## Exercise instructions
1/ Does the interview on colonialism, the novel and prison time agree with each of these statements: (a) Nur al-Shahdi is the one who objectifies Ayala; (b) the speaker calls neutrality a myth; (c) archaeology is named among the sciences used as tools of control? Answer yes or no for each and quote the deciding words of the interview.
2/ Pick up the interview on colonialism, the novel and prison time after its last sentence and keep writing it.

## Document segment
At the same time, I cannot deny that Nur may have unconsciously influenced the sexual objectification of Ayala — his way of seeing her as a colonised Other, or as an Other similarly exposed to racism in the same context.

But in all cases, the one who objectifies Ayala is Or Shapira, not Nur al-Shahdi. Nur, as you point out, is also subjected to the same sexual objectification and racism.

You reference Zygmunt Bauman’s Modernity and the Holocaust and the idea that the Holocaust and the occupation are both ‘products of modernity’. 

Do you see the archaeological dig, with its scientific numbering and classification, as a modern tool of violence? Can science ever be neutral in a land where every stone is a political claim?

All sciences that emerged in the 19th-century Western colonial context are colonial sciences. Archaeology, ethnology, anthropology, and sociology were tools of control, seizure, and violation of spaces outside the Western centre. 

I always emphasise that nothing is outside colonialism, nothing is outside fascism, and nothing is outside genocide. They accuse us of not being neutral. I say neutrality is a myth, as modernity itself is a myth. There is no such thing as neutrality. We must be engaged and integrated with our texts. We must declare openly what we feel while writing.

The novel repeatedly returns to time as a site of violence: occupation colonises time, history contests time, and prisons rigidly control time.

How did your own experience of time in Gilboa Prison — with its enforced pauses, interruptions, and constant surveillance — shape the way you portrayed temporality as both a tool of domination and a space of resistance?

Time is not only a site of violence in the colonial sense; it is also a tool of exclusion and the dismantling of humanity.

When does a human cease to be human? When we extract them from their time, or extract their time from them. This is what happens in prison.

The fundamental goal of prison is to dismantle humanity, transforming a human into a mere being without temporal dimensions — without past, present, or future. What is required of the prisoner?

## Dataset records
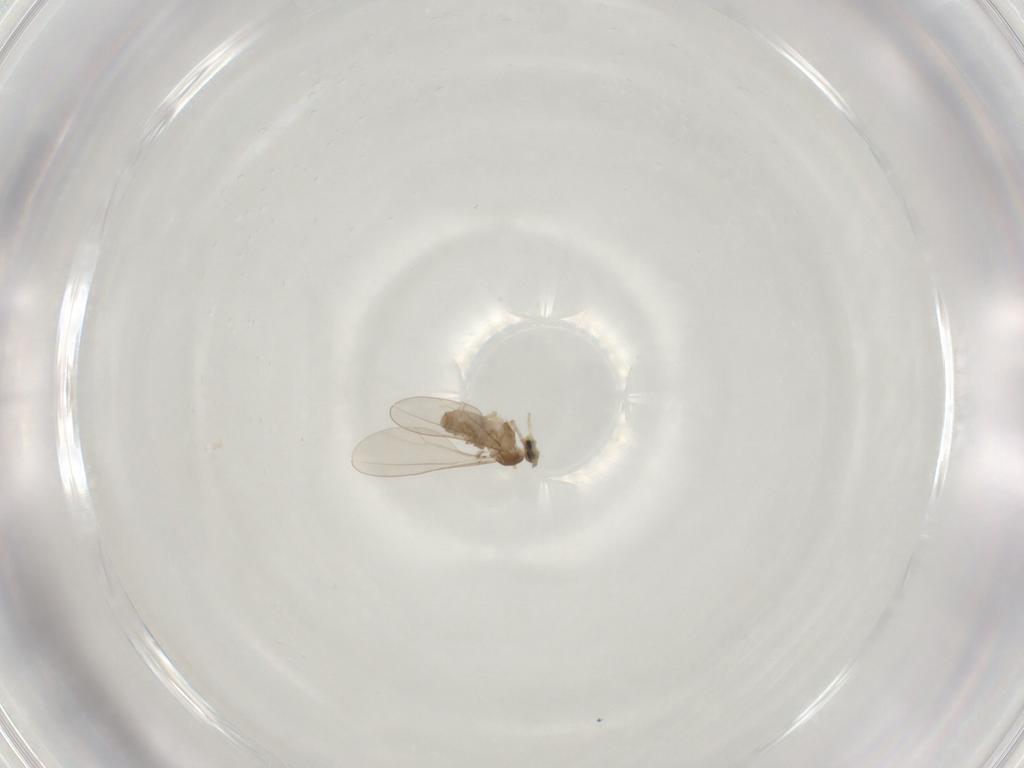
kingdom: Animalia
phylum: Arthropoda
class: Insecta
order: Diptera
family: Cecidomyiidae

---

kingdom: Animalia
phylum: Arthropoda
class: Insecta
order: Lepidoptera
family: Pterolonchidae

...

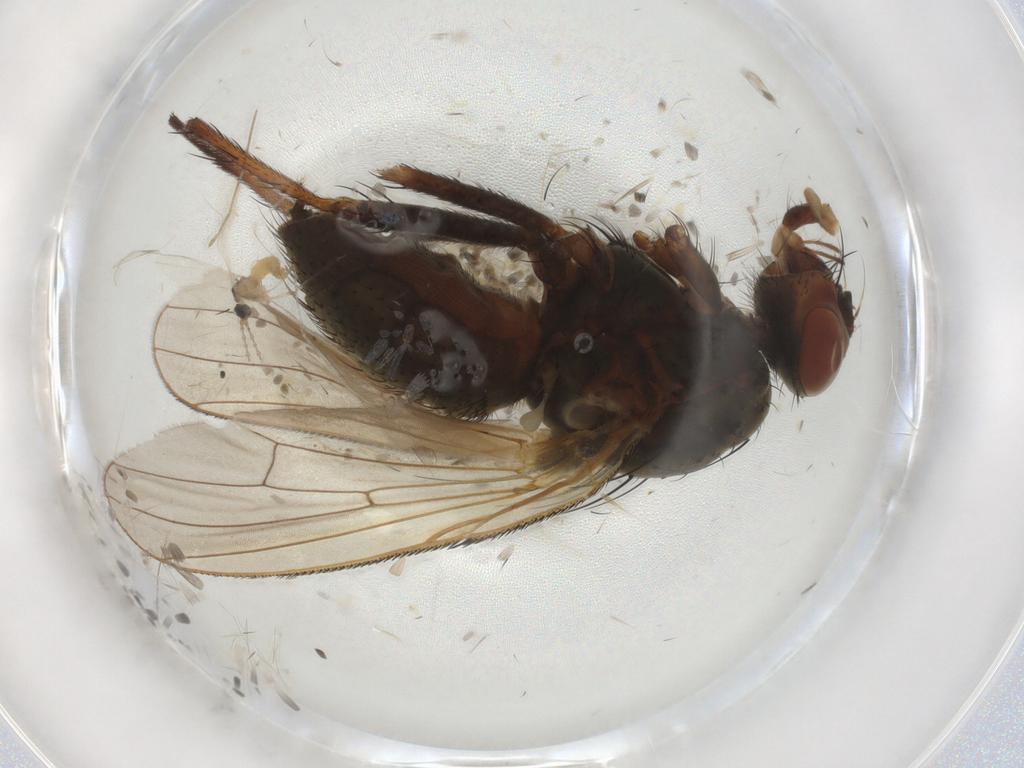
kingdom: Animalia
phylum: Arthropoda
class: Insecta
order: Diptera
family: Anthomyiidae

## Answer list
1/
(a) No: "the one who objectifies Ayala is Or Shapira, not Nur al-Shahdi."
(b) Yes: "I say neutrality is a myth, as modernity itself is a myth."
(c) Yes: "Archaeology, ethnology, anthropology, and sociology were tools of control, seizure, and violation of spaces outside the Western centre."

2/
In my case, I chose writing. I found my own time in writing, a way to escape from prison. Imagination has time. Dreams have time. Narration has time. This is what writing achieved for me.

When I wrote, I felt completely free. I had shattered the jailer’s time, escaped it, and liberated myself from it. This is what my friend, the martyr Walid Daqqa, always referred to when he spoke of parallel time — time that unburdens one from the heavy load of prison, liberates from it, and travels to other places.

Every year outside prison, more than one hundred million hours of Palestinian time are erased at Zionist colonial checkpoints. All these lost moments and minutes are the result of a deliberate Zionist effort to dismantle Palestinian time.

The novel ends with Nur’s cathartic act of destroying the mask, only for rockets to fall and war to resume.

Given that this pattern of fragile reprieve, shattered by violence, is the ongoing reality for Palestinians, what place do you see for literature and the arts when survival remains the primary demand? What purposes do they serve in such circumstances?

Purification is not only about destroying the mask. Resistance — as a revolutionary act — is the true purification, in Frantz Fanon’s terms.

We cannot deny that resistance, most importantly resistance with a violent revolutionary dimension, is the first purifying act.

As a Palestinian, I was not born a killer, nor born to be killed. I was born to be free and equal to all people in this world. Yet the context in which I exist as a colonial subject requires me to shatter this colonial equation.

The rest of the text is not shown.